== What to work on ==
1. Please answer these questions from the text on evaluating the two transformer models, one per line:
(a) How large is the shared vocabulary of XLM-RoBERTa Base?
(b) What F1 does IndicBERTv2 reach on the validation set?
(c) What label assignment is used with the subword tokenization?
2. Write what comes next in the text on evaluating the two transformer models, starting after its final sentence.
*** Opening of Given text ***
Experimental Evaluation
Model Selection and Training
The study benchmarks two transformer-based models:
- XLM-RoBERTa Base: A multilingual encoder with a 250k token shared vocabulary and minimal Sanskrit-specific pretraining.
- IndicBERTv2 MLM Only: A compact, Indic script-optimized transformer (~130MB), leveraging domain vocabulary alignment for improved linguistic fit.
Both models are fine-tuned on the Naamah data using standard NER token classification protocols, notably not relying on pre-processing de-sandhi splitting. Instead, subword tokenization algorithms with BIO label-first assignment (masking subsequent sub-tokens) are employed, challenging models to learn entity boundaries over agglutinated forms.
Results
IndicBERTv2 achieves an F1 of 0.9615 on the 10,295 validation set, surpassing XLM-RoBERTa’s 0.9506. This performance is realized despite IndicBERTv2’s order-of-magnitude smaller parameter count, highlighting the dominance of tokenizer and vocabulary alignment over raw model capacity when addressing languages with rich inflection and compounding morphology.
Further, accuracy and validation loss metrics demonstrate stronger alignment and learning signal in IndicBERTv2, underpinning its robustness for deployment on resource-constrained edge devices.
*** Close of Given text ***
*** Opening of Source information ***
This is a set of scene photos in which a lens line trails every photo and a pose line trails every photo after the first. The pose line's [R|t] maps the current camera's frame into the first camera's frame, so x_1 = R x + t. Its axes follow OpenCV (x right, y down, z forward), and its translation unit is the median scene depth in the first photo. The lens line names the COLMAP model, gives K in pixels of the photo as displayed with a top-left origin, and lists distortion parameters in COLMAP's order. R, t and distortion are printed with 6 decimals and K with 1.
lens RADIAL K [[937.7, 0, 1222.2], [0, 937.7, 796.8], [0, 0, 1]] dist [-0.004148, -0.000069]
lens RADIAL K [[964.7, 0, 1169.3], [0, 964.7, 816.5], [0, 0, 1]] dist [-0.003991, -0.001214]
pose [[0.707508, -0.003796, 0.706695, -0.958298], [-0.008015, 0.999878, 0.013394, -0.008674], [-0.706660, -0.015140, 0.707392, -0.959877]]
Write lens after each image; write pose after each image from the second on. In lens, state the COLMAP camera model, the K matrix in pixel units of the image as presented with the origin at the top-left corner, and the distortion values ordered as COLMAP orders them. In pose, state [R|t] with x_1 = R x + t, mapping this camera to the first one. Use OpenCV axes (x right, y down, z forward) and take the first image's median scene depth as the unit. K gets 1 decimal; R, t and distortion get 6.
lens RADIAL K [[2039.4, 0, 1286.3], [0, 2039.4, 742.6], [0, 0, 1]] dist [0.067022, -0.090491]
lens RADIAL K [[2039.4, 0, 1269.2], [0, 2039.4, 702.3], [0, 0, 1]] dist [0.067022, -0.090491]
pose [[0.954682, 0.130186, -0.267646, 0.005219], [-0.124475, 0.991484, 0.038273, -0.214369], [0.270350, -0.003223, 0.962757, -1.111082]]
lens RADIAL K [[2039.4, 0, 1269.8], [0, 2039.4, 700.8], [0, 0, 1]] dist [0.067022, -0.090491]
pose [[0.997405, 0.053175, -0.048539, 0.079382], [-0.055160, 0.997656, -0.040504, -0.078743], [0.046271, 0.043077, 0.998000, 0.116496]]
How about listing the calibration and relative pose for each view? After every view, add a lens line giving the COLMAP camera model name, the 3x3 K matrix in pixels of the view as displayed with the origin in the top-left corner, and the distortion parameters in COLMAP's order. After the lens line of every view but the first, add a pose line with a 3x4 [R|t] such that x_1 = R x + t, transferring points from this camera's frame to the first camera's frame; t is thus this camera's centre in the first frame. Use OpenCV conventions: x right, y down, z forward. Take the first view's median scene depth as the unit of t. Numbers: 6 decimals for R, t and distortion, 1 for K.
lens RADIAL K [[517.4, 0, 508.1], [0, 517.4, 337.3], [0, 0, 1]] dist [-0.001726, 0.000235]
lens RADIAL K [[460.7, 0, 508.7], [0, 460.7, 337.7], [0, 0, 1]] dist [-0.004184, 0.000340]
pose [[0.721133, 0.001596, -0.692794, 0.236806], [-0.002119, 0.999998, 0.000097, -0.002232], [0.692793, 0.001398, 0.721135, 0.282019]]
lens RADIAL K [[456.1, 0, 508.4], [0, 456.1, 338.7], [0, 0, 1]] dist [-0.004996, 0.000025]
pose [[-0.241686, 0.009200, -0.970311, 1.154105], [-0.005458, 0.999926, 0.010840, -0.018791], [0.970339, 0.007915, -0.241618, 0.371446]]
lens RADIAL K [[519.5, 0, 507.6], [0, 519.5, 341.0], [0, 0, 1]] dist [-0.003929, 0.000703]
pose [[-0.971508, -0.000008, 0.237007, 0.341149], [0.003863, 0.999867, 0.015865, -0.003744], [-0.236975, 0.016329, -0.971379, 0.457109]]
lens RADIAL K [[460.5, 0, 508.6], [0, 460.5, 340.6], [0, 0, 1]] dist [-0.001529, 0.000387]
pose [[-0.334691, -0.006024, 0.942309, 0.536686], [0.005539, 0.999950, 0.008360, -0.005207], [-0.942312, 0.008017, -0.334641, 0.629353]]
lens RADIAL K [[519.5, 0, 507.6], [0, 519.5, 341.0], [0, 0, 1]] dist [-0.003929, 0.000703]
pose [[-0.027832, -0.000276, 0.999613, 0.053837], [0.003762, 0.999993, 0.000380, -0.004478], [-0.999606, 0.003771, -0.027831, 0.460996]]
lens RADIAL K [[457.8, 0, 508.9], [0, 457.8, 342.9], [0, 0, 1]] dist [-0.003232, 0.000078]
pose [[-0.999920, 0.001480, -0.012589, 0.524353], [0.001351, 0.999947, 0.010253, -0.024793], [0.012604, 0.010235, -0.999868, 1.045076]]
*** Close of Source information ***
== Results by task ==
1.
(a) 250k tokens
(b) 0.9615
(c) BIO label-first assignment, with subsequent sub-tokens masked

2.
Qualitative Analysis
The token-level error analysis exposes significant weaknesses in XLM-RoBERTa’s generic tokenizer, which frequently fragments Sanskrit entities (e.g., "Kuruksetre") into subword roots and suffixes. This leads to BIO tag instability and frequent misclassification, especially for suffixes incorrectly attributed different entity types (e.g., organization instead of location). IndicBERTv2’s domain-aligned tokenizer successfully preserves entity spans and semantic coherence, supporting the superior fit of specialized pretraining and vocabulary coverage for this linguistic context.
Implications and Future Directions
The construction of Naamah represents a scalable, domain-adaptive alternative to manual annotation, enabling effective NER for low-resource, morphologically complex languages. The results invalidate the assumption that model scale or multilingual breadth can substitute for tokenizer and pretraining domain fit, especially for tasks demanding high morphological sensitivity.
Avenues for future work include:
- Gold Standard Expansion: Integrating manually annotated Sanskrit texts for error analysis and hybrid training, anchoring the silver standard with expert validation.
- Complex Sandhi Modeling: Enhancing synthetic pipelines to faithfully capture and evaluate multi-word sandhi phenomena prevalent in authentic literature.
- Schema Extensions: Adapting NER label sets and annotation methodologies to historical and philological tasks, including diachronic entity types not present in contemporary corpora.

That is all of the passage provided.